[Stored items from a collection]
····················
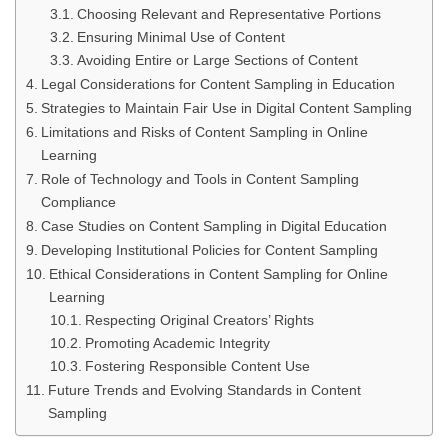
Choosing Relevant and Representative Portions
Ensuring Minimal Use of Content
Avoiding Entire or Large Sections of Content
Legal Considerations for Content Sampling in Education
Strategies to Maintain Fair Use in Digital Content Sampling
Limitations and Risks of Content Sampling in Online
Learning
Role of Technology and Tools in Content Sampling
Compliance
Case Studies on Content Sampling in Digital Education
Developing Institutional Policies for Content Sampling
Ethical Considerations in Content Sampling for Online
Learning
Respecting Original Creators’ Rights
Promoting Academic Integrity
Fostering Responsible Content Use
Future Trends and Evolving Standards in Content
Sampling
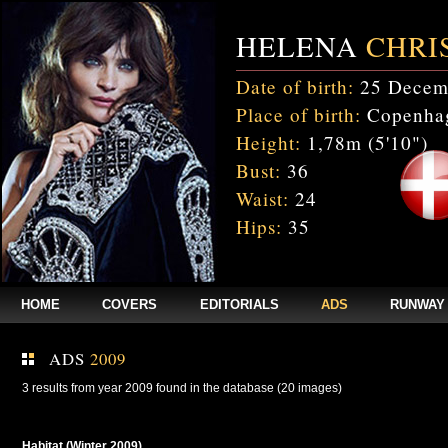
HELENA
CHRI
Date of birth:
25 Decem
Place of birth:
Copenhag
Height:
1,78m (5'10")
Bust:
36
Waist:
24
Hips:
35
HOME
COVERS
EDITORIALS
ADS
RUNWAY
ADS
2009
3 results from year 2009 found in the database (20 images)
Habitat (Winter 2009)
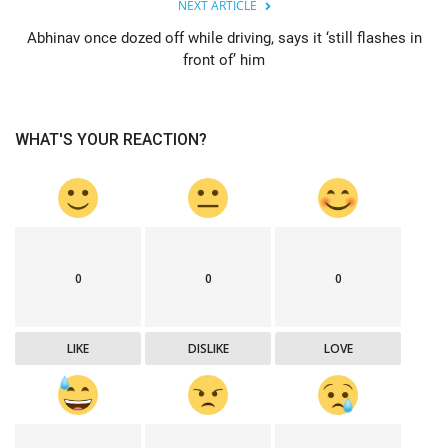
NEXT ARTICLE
Abhinav once dozed off while driving, says it ‘still flashes in
front of’ him
WHAT'S YOUR REACTION?
0
0
0
LIKE
DISLIKE
LOVE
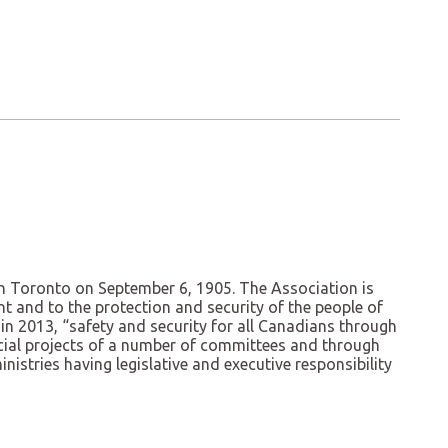
n Toronto on September 6, 1905. The Association is
t and to the protection and security of the people of
in 2013, “safety and security for all Canadians through
pecial projects of a number of committees and through
istries having legislative and executive responsibility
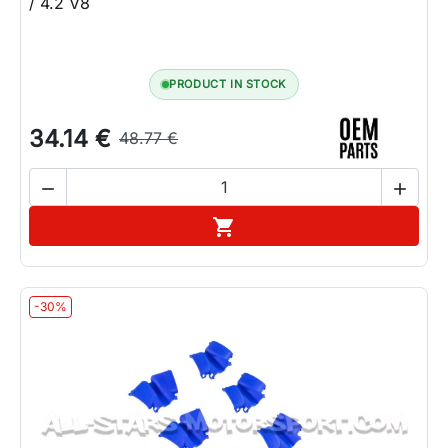
/ 4.2 V8
PRODUCT IN STOCK
34.14 €
48.77 €


Add to cart

-30%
····················
Problem -> The records above are to be transcribed exactly, with every picture left out.

Response box ->
Choosing Relevant and Representative Portions
Ensuring Minimal Use of Content
Avoiding Entire or Large Sections of Content
Legal Considerations for Content Sampling in Education
Strategies to Maintain Fair Use in Digital Content Sampling
Limitations and Risks of Content Sampling in Online
Learning
Role of Technology and Tools in Content Sampling
Compliance
Case Studies on Content Sampling in Digital Education
Developing Institutional Policies for Content Sampling
Ethical Considerations in Content Sampling for Online
Learning
Respecting Original Creators’ Rights
Promoting Academic Integrity
Fostering Responsible Content Use
Future Trends and Evolving Standards in Content
Sampling
HELENA
CHRI
Date of birth:
25 Decem
Place of birth:
Copenhag
Height:
1,78m (5'10")
Bust:
36
Waist:
24
Hips:
35
HOME
COVERS
EDITORIALS
ADS
RUNWAY
ADS
2009
3 results from year 2009 found in the database (20 images)
Habitat (Winter 2009)
NEXT ARTICLE
Abhinav once dozed off while driving, says it ‘still flashes in
front of’ him
WHAT'S YOUR REACTION?
0
0
0
LIKE
DISLIKE
LOVE
n Toronto on September 6, 1905. The Association is
t and to the protection and security of the people of
in 2013, “safety and security for all Canadians through
pecial projects of a number of committees and through
istries having legislative and executive responsibility
/ 4.2 V8
PRODUCT IN STOCK
34.14 €
48.77 €


Add to cart

-30%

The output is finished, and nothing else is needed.